SOURCE DOCUMENT:
^^^^^^^^

In fact, the theatre was firmly in White’s life for the great part of this supposed break. His association with Sharman went back to at least 1968. According to his own account in Flaws in the Glass, White was sufficiently impressed by Sharman’s production of Terror Australis at Sydney’s Jane Street Theatre to write a letter defending it against dismissive reviews. The two men went on to develop a strong personal and professional relationship, which included Sharman’s production of A Season at Sarsaparilla for the Old Tote Theatre Company at the Opera House Drama Theatre, in 1976; the première season of White’s Big Toys for the Old Tote at the Parade Theatre in Kensington, and, subsequently, Melbourne’s Comedy Theatre, in 1977; the film, with White’s own script, of The Night the Prowler in 1978; and A Cheery Soul, again at the Drama Theatre in a co-production between the Opera House and the Paris Company, in 1979. This last was ‘rescued’ by Sharman from the ill-fated Paris Theatre enterprise in 1978. It had been due to follow Dorothy Hewett’s Pandora’s Cross and Louis Nowra’s Visions, but was pulled when the first two productions failed to break even. White was a major financial backer of the season and provided much-needed moral support to Hewett, Nowra, and others in the face of critical and financial disaster.

These events were important to White and important for the history of Australian theatre in their own right. William Yang’s photographs of successive first nights and dinner parties show White as intimately involved in the Sydney theatrical scene. He loved actors: he wrote Big Toys specifically for Kate Fitzpatrick and Max Cullen. I was present at the opening night party for Big Toys in Melbourne, which coincided with Kate’s birthday, and I remember clearly the moving way in which White spoke about his regard for her and about the importance of the theatre, and this play in particular, in his writing life.

^^^^^^^^

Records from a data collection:
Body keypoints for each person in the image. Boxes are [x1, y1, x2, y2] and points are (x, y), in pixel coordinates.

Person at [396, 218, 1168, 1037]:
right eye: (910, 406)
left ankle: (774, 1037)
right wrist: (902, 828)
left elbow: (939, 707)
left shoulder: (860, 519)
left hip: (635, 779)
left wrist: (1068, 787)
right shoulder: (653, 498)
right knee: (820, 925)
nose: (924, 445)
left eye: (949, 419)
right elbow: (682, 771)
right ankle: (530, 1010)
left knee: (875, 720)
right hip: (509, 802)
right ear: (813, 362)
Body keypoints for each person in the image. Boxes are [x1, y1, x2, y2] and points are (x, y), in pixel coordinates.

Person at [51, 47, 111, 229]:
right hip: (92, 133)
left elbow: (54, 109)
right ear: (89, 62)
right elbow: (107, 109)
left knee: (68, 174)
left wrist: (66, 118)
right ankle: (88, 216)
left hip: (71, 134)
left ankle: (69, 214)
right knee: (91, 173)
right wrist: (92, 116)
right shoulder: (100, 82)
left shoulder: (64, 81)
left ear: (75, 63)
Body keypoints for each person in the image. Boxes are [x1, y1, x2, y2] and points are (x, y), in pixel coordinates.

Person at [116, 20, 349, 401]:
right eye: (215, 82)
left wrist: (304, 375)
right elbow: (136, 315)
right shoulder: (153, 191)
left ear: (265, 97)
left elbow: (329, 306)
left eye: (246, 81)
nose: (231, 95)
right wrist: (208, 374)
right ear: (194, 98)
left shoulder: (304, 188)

^^^^^^^^

ACTION ITEM A:
Apart from White, list every person the passage about White's involvement in the theatre names.
ACTION ITEM B:
Write the next part of the passage about White's involvement in the theatre, picking up after its final sentence.

ANSWER AREA A:
Sharman, Dorothy Hewett, Louis Nowra, William Yang, Kate Fitzpatrick, Max Cullen

ANSWER AREA B:
In Flaws in the Glass, White remarked on how easily Big Toys came to him and how surprised critics would be to find that he could work on plays and novels simultaneously. Like Hewett, the tenth anniversary of whose death seems to have attracted far less attention than White’s centenary, the strength of his contribution across genres can be underestimated by those with a preference for one form or another. As Marr acknowledges, White was in his late sixties when he wrote Signal Driver, and increasingly frail, but I do think it is stretching it to blame Sharman, Adelaide, and, by implication, White’s inclination to write for the theatre at all, for depriving the world of a late novel. It is also premature to dismiss White’s plays as not being ‘what he did best’. Marr rightly reminds us about the importance of the Adelaide connection for the development of White’s writing for the theatre, but it is misleading to omit vital events, including at least one major work, from what is otherwise a well-researched survey, simply because they happened elsewhere.

Alison Richards, South Yarra, Vic.

Bernadette Brennan, in the previous issue, wrote at length about Dorothy Hewett in her review of the reissued autobiography, Wild Card. Ed.

Sarah Scott replies to Simon Pierse

Dear Editor,

Simon Pierse, in his reply (September 2012) to  my review of his book Australian Art and Artists in London, 1950–1965: An Antipodean Summer (July–August 2012), suggests that I am an ‘elusive figure’, but, despite what he thinks, I did not attend the 2004 conference in Cardiff that he alludes to, I have been contactable by email, and I would have happily answered any enquiries concerning my master’s degree or my PhD thesis, both of which he has tracked down and read.

Pierse does not mention that, in the spirit of academic conversation, Professor Kate Darian-Smith and I are co-convening a conference on art and diplomacy that will take place in London this month and which he will attend. I am sorry that he feels that my PhD was a setback for him. I don’t feel the same way. Indeed, I was hoping that our differing points of view might lead to some interesting academic discussion.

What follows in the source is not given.